>>>>

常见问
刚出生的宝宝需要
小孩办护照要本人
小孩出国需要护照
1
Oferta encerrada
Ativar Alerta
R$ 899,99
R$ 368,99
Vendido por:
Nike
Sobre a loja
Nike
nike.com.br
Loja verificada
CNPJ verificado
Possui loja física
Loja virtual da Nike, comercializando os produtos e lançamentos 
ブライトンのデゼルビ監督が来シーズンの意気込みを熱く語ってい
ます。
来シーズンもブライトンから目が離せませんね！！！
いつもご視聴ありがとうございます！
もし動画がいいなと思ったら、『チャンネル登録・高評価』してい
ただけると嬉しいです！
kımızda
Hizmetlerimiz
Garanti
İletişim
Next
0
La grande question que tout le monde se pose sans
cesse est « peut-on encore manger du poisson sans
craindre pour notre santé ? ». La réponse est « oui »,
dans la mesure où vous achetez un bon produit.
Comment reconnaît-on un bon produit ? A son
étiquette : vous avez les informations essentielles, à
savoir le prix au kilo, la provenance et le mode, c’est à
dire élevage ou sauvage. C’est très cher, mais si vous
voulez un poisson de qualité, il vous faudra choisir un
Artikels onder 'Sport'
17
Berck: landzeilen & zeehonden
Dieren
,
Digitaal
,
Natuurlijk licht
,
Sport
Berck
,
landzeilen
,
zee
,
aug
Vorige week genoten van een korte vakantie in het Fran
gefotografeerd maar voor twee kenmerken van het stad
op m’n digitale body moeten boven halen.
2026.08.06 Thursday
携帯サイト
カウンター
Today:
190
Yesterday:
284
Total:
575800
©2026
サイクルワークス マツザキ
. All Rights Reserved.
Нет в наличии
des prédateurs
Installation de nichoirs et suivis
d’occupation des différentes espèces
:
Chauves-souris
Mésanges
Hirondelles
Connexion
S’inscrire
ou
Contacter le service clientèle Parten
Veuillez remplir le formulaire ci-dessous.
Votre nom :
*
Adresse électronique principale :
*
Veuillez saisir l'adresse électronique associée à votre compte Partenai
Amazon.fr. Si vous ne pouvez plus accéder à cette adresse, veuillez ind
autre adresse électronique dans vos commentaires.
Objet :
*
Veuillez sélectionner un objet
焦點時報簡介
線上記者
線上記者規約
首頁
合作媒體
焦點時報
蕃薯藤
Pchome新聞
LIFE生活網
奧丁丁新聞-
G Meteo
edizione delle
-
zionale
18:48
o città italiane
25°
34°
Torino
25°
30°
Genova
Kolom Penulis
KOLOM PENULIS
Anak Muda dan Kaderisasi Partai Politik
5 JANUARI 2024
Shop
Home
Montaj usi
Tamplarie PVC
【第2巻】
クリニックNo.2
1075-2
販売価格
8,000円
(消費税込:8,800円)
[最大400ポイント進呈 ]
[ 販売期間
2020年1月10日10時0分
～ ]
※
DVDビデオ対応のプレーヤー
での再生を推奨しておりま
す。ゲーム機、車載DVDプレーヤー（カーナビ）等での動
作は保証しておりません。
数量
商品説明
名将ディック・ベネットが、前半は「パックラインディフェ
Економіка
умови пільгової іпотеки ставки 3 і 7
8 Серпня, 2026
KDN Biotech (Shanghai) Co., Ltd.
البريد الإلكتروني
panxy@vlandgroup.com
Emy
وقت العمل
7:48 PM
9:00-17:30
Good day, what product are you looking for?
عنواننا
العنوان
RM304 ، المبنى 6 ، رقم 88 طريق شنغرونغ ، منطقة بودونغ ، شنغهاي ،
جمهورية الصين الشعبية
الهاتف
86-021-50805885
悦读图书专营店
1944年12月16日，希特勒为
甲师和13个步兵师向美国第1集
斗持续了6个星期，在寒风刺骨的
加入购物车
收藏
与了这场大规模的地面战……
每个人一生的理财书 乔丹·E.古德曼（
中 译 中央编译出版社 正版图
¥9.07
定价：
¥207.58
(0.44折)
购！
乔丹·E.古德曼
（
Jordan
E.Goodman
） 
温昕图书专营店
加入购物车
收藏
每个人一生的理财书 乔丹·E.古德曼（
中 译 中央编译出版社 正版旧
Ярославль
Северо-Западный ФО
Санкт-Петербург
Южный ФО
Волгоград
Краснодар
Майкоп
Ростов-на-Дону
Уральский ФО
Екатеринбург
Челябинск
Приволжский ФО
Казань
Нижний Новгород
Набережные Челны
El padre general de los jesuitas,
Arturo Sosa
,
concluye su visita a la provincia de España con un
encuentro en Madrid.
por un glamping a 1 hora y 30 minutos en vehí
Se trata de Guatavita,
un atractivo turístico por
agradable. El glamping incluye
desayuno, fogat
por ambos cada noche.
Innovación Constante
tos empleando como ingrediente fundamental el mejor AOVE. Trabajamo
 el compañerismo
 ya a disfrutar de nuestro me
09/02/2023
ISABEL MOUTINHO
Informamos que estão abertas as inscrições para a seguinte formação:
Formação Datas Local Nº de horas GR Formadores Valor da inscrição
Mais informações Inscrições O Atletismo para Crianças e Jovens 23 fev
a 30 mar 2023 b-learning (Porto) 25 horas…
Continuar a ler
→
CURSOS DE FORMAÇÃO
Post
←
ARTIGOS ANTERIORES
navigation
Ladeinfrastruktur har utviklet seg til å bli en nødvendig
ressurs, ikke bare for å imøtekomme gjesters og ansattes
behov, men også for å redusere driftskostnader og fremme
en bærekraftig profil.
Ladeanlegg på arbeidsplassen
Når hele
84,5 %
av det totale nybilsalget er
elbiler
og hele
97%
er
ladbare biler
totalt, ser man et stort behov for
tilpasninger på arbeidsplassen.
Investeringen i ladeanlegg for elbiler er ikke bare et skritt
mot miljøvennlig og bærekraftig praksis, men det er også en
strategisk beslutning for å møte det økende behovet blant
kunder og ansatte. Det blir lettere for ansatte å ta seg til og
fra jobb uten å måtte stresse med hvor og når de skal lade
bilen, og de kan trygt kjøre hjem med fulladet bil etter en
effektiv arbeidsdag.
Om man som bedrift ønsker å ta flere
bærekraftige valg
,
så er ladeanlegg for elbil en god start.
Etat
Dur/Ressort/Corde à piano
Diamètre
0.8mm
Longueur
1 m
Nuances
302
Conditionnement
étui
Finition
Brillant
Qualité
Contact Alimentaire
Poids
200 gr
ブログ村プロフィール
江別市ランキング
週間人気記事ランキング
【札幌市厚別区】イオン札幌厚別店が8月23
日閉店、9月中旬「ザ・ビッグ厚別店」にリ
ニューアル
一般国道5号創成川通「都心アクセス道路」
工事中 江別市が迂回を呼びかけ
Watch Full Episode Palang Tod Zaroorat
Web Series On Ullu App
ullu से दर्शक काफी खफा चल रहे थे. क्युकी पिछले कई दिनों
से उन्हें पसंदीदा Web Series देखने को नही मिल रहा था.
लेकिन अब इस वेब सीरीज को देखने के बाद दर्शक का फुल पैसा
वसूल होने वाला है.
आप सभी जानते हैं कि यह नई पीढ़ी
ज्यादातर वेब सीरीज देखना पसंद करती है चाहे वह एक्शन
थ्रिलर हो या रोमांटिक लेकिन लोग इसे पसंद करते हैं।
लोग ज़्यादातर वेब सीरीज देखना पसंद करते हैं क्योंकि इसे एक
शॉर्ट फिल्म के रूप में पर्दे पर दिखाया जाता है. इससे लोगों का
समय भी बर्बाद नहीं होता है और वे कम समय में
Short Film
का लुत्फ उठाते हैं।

<<<<

• Assignment: How many lines above contain the string "landzeilen"? Case counts. Reply with the number alone.

• Response area: 2